> [TASK STATEMENT]:
What is needed is a verbatim copy of every record below, with the pictures left out.

> [INFORMATION PROVIDED]:
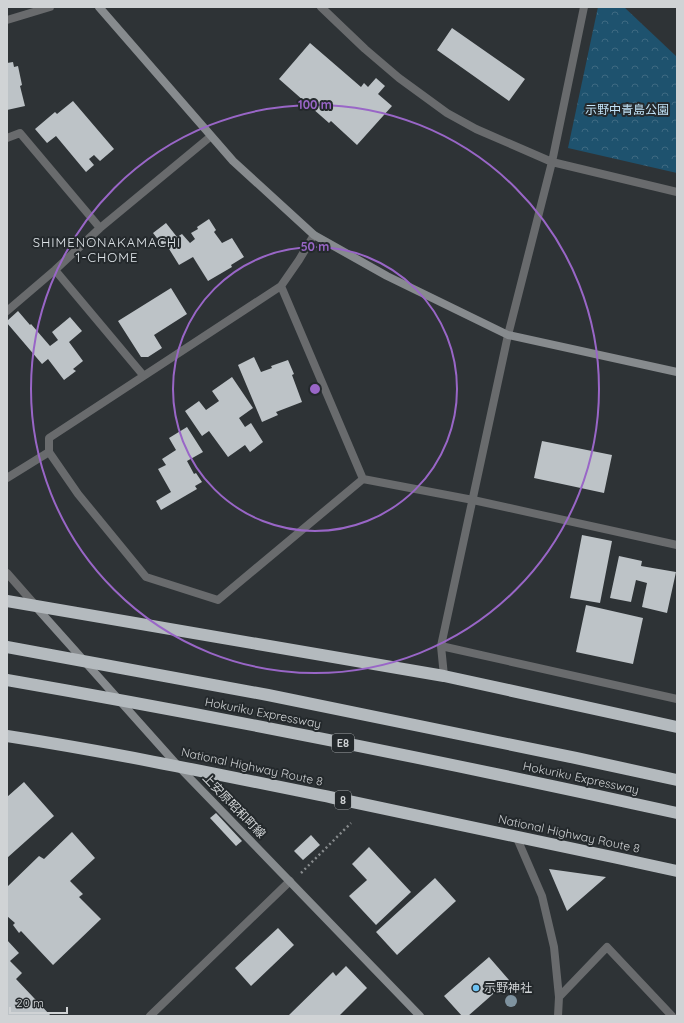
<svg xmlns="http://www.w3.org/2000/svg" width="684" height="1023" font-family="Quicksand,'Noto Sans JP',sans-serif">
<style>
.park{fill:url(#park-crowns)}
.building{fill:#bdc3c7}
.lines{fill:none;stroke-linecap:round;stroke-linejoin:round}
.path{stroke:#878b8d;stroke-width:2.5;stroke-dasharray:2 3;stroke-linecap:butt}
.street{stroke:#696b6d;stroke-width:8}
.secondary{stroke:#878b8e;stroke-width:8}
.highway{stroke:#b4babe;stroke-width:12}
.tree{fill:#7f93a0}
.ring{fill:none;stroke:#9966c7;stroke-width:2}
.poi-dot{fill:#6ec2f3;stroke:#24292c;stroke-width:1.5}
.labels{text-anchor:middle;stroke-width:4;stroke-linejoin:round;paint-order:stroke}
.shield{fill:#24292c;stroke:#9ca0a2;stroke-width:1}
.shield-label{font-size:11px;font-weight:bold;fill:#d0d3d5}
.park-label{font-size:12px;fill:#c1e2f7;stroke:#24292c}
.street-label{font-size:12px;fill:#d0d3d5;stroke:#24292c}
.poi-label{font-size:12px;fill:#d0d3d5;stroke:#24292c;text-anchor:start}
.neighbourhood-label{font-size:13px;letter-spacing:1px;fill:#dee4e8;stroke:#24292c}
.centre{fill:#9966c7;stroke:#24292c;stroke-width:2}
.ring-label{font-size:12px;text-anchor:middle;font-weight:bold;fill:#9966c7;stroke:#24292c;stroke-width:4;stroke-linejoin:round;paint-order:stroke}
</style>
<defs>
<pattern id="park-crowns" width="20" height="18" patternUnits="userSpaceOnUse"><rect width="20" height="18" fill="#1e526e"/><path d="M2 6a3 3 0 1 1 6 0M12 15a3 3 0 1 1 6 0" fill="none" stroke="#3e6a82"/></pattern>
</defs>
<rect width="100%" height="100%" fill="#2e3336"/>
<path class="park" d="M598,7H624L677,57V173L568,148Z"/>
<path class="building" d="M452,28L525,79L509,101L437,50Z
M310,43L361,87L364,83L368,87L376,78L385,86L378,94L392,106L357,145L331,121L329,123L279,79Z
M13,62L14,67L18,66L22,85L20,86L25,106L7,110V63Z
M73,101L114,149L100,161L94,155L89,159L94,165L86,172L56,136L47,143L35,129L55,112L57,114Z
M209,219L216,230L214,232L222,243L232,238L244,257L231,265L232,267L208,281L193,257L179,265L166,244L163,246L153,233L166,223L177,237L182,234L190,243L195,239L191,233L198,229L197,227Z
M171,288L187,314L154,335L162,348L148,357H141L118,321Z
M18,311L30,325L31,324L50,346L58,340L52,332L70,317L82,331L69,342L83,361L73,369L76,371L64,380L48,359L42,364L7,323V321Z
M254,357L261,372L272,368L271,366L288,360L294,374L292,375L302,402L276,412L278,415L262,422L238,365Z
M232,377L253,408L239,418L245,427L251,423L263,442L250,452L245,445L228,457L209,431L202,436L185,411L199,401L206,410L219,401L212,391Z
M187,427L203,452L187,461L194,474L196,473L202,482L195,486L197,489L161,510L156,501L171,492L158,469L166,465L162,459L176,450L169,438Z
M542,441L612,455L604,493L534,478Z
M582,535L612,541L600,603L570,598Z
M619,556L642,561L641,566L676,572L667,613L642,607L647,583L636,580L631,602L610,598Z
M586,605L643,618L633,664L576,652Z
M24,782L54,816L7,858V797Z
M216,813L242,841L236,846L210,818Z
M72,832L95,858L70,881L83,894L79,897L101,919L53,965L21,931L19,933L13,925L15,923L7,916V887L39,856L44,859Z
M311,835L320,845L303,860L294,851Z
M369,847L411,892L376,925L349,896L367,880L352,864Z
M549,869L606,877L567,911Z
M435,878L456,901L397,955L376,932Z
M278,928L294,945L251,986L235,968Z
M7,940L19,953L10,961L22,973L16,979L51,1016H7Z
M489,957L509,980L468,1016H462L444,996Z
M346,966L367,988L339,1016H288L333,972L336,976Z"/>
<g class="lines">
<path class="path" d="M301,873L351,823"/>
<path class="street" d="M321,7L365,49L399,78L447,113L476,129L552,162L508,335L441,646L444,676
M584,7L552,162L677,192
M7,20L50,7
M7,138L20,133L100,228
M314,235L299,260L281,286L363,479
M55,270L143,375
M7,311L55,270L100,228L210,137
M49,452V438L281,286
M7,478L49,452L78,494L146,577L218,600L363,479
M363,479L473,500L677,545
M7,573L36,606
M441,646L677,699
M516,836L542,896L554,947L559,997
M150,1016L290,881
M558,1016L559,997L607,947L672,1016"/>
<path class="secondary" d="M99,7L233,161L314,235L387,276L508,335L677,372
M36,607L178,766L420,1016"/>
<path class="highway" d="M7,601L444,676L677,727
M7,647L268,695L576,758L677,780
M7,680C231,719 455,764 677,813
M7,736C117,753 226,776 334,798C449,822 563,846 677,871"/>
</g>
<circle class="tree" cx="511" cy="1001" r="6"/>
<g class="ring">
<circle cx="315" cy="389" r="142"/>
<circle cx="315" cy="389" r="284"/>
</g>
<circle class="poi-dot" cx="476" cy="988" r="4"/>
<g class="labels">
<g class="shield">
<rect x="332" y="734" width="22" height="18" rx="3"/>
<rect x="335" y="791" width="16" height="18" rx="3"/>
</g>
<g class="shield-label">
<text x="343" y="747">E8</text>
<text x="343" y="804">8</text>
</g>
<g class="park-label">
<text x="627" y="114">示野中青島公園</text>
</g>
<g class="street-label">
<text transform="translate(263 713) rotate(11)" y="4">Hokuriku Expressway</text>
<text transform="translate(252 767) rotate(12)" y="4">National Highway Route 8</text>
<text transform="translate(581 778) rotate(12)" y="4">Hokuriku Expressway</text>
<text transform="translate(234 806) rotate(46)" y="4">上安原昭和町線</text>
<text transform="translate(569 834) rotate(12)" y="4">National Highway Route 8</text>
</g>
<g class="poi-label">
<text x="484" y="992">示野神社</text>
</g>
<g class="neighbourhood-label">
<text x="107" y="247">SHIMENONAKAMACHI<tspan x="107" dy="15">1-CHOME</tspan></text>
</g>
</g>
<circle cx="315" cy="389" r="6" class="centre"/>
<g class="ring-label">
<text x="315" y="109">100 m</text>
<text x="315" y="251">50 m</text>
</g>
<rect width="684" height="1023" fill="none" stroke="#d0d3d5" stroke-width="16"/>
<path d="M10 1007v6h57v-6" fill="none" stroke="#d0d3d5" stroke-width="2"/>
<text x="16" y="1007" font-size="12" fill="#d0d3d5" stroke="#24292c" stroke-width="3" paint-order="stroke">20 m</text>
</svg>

> [TASK RESULT]:
<svg xmlns="http://www.w3.org/2000/svg" width="684" height="1023" font-family="Quicksand,'Noto Sans JP',sans-serif">
<style>
.park{fill:url(#park-crowns)}
.building{fill:#bdc3c7}
.lines{fill:none;stroke-linecap:round;stroke-linejoin:round}
.path{stroke:#878b8d;stroke-width:2.5;stroke-dasharray:2 3;stroke-linecap:butt}
.street{stroke:#696b6d;stroke-width:8}
.secondary{stroke:#878b8e;stroke-width:8}
.highway{stroke:#b4babe;stroke-width:12}
.tree{fill:#7f93a0}
.ring{fill:none;stroke:#9966c7;stroke-width:2}
.poi-dot{fill:#6ec2f3;stroke:#24292c;stroke-width:1.5}
.labels{text-anchor:middle;stroke-width:4;stroke-linejoin:round;paint-order:stroke}
.shield{fill:#24292c;stroke:#9ca0a2;stroke-width:1}
.shield-label{font-size:11px;font-weight:bold;fill:#d0d3d5}
.park-label{font-size:12px;fill:#c1e2f7;stroke:#24292c}
.street-label{font-size:12px;fill:#d0d3d5;stroke:#24292c}
.poi-label{font-size:12px;fill:#d0d3d5;stroke:#24292c;text-anchor:start}
.neighbourhood-label{font-size:13px;letter-spacing:1px;fill:#dee4e8;stroke:#24292c}
.centre{fill:#9966c7;stroke:#24292c;stroke-width:2}
.ring-label{font-size:12px;text-anchor:middle;font-weight:bold;fill:#9966c7;stroke:#24292c;stroke-width:4;stroke-linejoin:round;paint-order:stroke}
</style>
<defs>
<pattern id="park-crowns" width="20" height="18" patternUnits="userSpaceOnUse"><rect width="20" height="18" fill="#1e526e"/><path d="M2 6a3 3 0 1 1 6 0M12 15a3 3 0 1 1 6 0" fill="none" stroke="#3e6a82"/></pattern>
</defs>
<rect width="100%" height="100%" fill="#2e3336"/>
<path class="park" d="M598,7H624L677,57V173L568,148Z"/>
<path class="building" d="M452,28L525,79L509,101L437,50Z
M310,43L361,87L364,83L368,87L376,78L385,86L378,94L392,106L357,145L331,121L329,123L279,79Z
M13,62L14,67L18,66L22,85L20,86L25,106L7,110V63Z
M73,101L114,149L100,161L94,155L89,159L94,165L86,172L56,136L47,143L35,129L55,112L57,114Z
M209,219L216,230L214,232L222,243L232,238L244,257L231,265L232,267L208,281L193,257L179,265L166,244L163,246L153,233L166,223L177,237L182,234L190,243L195,239L191,233L198,229L197,227Z
M171,288L187,314L154,335L162,348L148,357H141L118,321Z
M18,311L30,325L31,324L50,346L58,340L52,332L70,317L82,331L69,342L83,361L73,369L76,371L64,380L48,359L42,364L7,323V321Z
M254,357L261,372L272,368L271,366L288,360L294,374L292,375L302,402L276,412L278,415L262,422L238,365Z
M232,377L253,408L239,418L245,427L251,423L263,442L250,452L245,445L228,457L209,431L202,436L185,411L199,401L206,410L219,401L212,391Z
M187,427L203,452L187,461L194,474L196,473L202,482L195,486L197,489L161,510L156,501L171,492L158,469L166,465L162,459L176,450L169,438Z
M542,441L612,455L604,493L534,478Z
M582,535L612,541L600,603L570,598Z
M619,556L642,561L641,566L676,572L667,613L642,607L647,583L636,580L631,602L610,598Z
M586,605L643,618L633,664L576,652Z
M24,782L54,816L7,858V797Z
M216,813L242,841L236,846L210,818Z
M72,832L95,858L70,881L83,894L79,897L101,919L53,965L21,931L19,933L13,925L15,923L7,916V887L39,856L44,859Z
M311,835L320,845L303,860L294,851Z
M369,847L411,892L376,925L349,896L367,880L352,864Z
M549,869L606,877L567,911Z
M435,878L456,901L397,955L376,932Z
M278,928L294,945L251,986L235,968Z
M7,940L19,953L10,961L22,973L16,979L51,1016H7Z
M489,957L509,980L468,1016H462L444,996Z
M346,966L367,988L339,1016H288L333,972L336,976Z"/>
<g class="lines">
<path class="path" d="M301,873L351,823"/>
<path class="street" d="M321,7L365,49L399,78L447,113L476,129L552,162L508,335L441,646L444,676
M584,7L552,162L677,192
M7,20L50,7
M7,138L20,133L100,228
M314,235L299,260L281,286L363,479
M55,270L143,375
M7,311L55,270L100,228L210,137
M49,452V438L281,286
M7,478L49,452L78,494L146,577L218,600L363,479
M363,479L473,500L677,545
M7,573L36,606
M441,646L677,699
M516,836L542,896L554,947L559,997
M150,1016L290,881
M558,1016L559,997L607,947L672,1016"/>
<path class="secondary" d="M99,7L233,161L314,235L387,276L508,335L677,372
M36,607L178,766L420,1016"/>
<path class="highway" d="M7,601L444,676L677,727
M7,647L268,695L576,758L677,780
M7,680C231,719 455,764 677,813
M7,736C117,753 226,776 334,798C449,822 563,846 677,871"/>
</g>
<circle class="tree" cx="511" cy="1001" r="6"/>
<g class="ring">
<circle cx="315" cy="389" r="142"/>
<circle cx="315" cy="389" r="284"/>
</g>
<circle class="poi-dot" cx="476" cy="988" r="4"/>
<g class="labels">
<g class="shield">
<rect x="332" y="734" width="22" height="18" rx="3"/>
<rect x="335" y="791" width="16" height="18" rx="3"/>
</g>
<g class="shield-label">
<text x="343" y="747">E8</text>
<text x="343" y="804">8</text>
</g>
<g class="park-label">
<text x="627" y="114">示野中青島公園</text>
</g>
<g class="street-label">
<text transform="translate(263 713) rotate(11)" y="4">Hokuriku Expressway</text>
<text transform="translate(252 767) rotate(12)" y="4">National Highway Route 8</text>
<text transform="translate(581 778) rotate(12)" y="4">Hokuriku Expressway</text>
<text transform="translate(234 806) rotate(46)" y="4">上安原昭和町線</text>
<text transform="translate(569 834) rotate(12)" y="4">National Highway Route 8</text>
</g>
<g class="poi-label">
<text x="484" y="992">示野神社</text>
</g>
<g class="neighbourhood-label">
<text x="107" y="247">SHIMENONAKAMACHI<tspan x="107" dy="15">1-CHOME</tspan></text>
</g>
</g>
<circle cx="315" cy="389" r="6" class="centre"/>
<g class="ring-label">
<text x="315" y="109">100 m</text>
<text x="315" y="251">50 m</text>
</g>
<rect width="684" height="1023" fill="none" stroke="#d0d3d5" stroke-width="16"/>
<path d="M10 1007v6h57v-6" fill="none" stroke="#d0d3d5" stroke-width="2"/>
<text x="16" y="1007" font-size="12" fill="#d0d3d5" stroke="#24292c" stroke-width="3" paint-order="stroke">20 m</text>
</svg>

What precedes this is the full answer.